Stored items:
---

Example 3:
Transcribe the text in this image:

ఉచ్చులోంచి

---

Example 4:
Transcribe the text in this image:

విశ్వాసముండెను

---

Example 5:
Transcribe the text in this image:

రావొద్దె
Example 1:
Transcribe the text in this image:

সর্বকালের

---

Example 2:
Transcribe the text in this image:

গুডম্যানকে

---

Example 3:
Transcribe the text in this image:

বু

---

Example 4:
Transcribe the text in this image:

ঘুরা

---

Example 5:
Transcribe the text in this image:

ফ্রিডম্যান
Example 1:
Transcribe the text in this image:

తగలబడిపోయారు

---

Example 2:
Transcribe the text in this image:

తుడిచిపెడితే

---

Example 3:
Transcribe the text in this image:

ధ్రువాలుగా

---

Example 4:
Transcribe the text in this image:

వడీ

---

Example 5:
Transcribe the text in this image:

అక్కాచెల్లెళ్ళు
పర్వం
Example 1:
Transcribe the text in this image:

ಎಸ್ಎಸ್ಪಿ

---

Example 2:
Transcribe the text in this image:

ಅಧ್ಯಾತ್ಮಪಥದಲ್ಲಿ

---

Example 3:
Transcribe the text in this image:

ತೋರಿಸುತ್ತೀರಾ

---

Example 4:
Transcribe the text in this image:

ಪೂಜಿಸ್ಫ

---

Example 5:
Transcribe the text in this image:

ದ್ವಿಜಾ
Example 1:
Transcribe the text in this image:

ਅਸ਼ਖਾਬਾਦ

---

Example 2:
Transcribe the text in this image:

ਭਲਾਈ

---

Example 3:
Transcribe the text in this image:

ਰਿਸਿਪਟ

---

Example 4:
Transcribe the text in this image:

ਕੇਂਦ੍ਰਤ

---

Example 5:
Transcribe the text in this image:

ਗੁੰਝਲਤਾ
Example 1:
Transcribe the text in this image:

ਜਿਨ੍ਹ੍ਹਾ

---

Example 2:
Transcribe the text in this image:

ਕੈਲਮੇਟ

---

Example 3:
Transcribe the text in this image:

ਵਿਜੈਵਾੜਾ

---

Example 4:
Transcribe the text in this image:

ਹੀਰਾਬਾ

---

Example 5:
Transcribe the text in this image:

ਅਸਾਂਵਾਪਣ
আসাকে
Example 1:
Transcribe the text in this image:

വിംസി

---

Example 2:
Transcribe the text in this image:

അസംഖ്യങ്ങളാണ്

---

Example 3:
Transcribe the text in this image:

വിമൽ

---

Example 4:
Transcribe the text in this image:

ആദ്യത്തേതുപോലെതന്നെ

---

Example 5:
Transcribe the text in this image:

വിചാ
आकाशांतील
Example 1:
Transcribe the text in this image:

WORK ORDER:
Repeat each record exactly. Omit nothing.

ANSWER TO THIS TASK:
---

Example 3:
Transcribe the text in this image:

ఉచ్చులోంచి

---

Example 4:
Transcribe the text in this image:

విశ్వాసముండెను

---

Example 5:
Transcribe the text in this image:

రావొద్దె
Example 1:
Transcribe the text in this image:

সর্বকালের

---

Example 2:
Transcribe the text in this image:

গুডম্যানকে

---

Example 3:
Transcribe the text in this image:

বু

---

Example 4:
Transcribe the text in this image:

ঘুরা

---

Example 5:
Transcribe the text in this image:

ফ্রিডম্যান
Example 1:
Transcribe the text in this image:

తగలబడిపోయారు

---

Example 2:
Transcribe the text in this image:

తుడిచిపెడితే

---

Example 3:
Transcribe the text in this image:

ధ్రువాలుగా

---

Example 4:
Transcribe the text in this image:

వడీ

---

Example 5:
Transcribe the text in this image:

అక్కాచెల్లెళ్ళు
పర్వం
Example 1:
Transcribe the text in this image:

ಎಸ್ಎಸ್ಪಿ

---

Example 2:
Transcribe the text in this image:

ಅಧ್ಯಾತ್ಮಪಥದಲ್ಲಿ

---

Example 3:
Transcribe the text in this image:

ತೋರಿಸುತ್ತೀರಾ

---

Example 4:
Transcribe the text in this image:

ಪೂಜಿಸ್ಫ

---

Example 5:
Transcribe the text in this image:

ದ್ವಿಜಾ
Example 1:
Transcribe the text in this image:

ਅਸ਼ਖਾਬਾਦ

---

Example 2:
Transcribe the text in this image:

ਭਲਾਈ

---

Example 3:
Transcribe the text in this image:

ਰਿਸਿਪਟ

---

Example 4:
Transcribe the text in this image:

ਕੇਂਦ੍ਰਤ

---

Example 5:
Transcribe the text in this image:

ਗੁੰਝਲਤਾ
Example 1:
Transcribe the text in this image:

ਜਿਨ੍ਹ੍ਹਾ

---

Example 2:
Transcribe the text in this image:

ਕੈਲਮੇਟ

---

Example 3:
Transcribe the text in this image:

ਵਿਜੈਵਾੜਾ

---

Example 4:
Transcribe the text in this image:

ਹੀਰਾਬਾ

---

Example 5:
Transcribe the text in this image:

ਅਸਾਂਵਾਪਣ
আসাকে
Example 1:
Transcribe the text in this image:

വിംസി

---

Example 2:
Transcribe the text in this image:

അസംഖ്യങ്ങളാണ്

---

Example 3:
Transcribe the text in this image:

വിമൽ

---

Example 4:
Transcribe the text in this image:

ആദ്യത്തേതുപോലെതന്നെ

---

Example 5:
Transcribe the text in this image:

വിചാ
आकाशांतील
Example 1:
Transcribe the text in this image:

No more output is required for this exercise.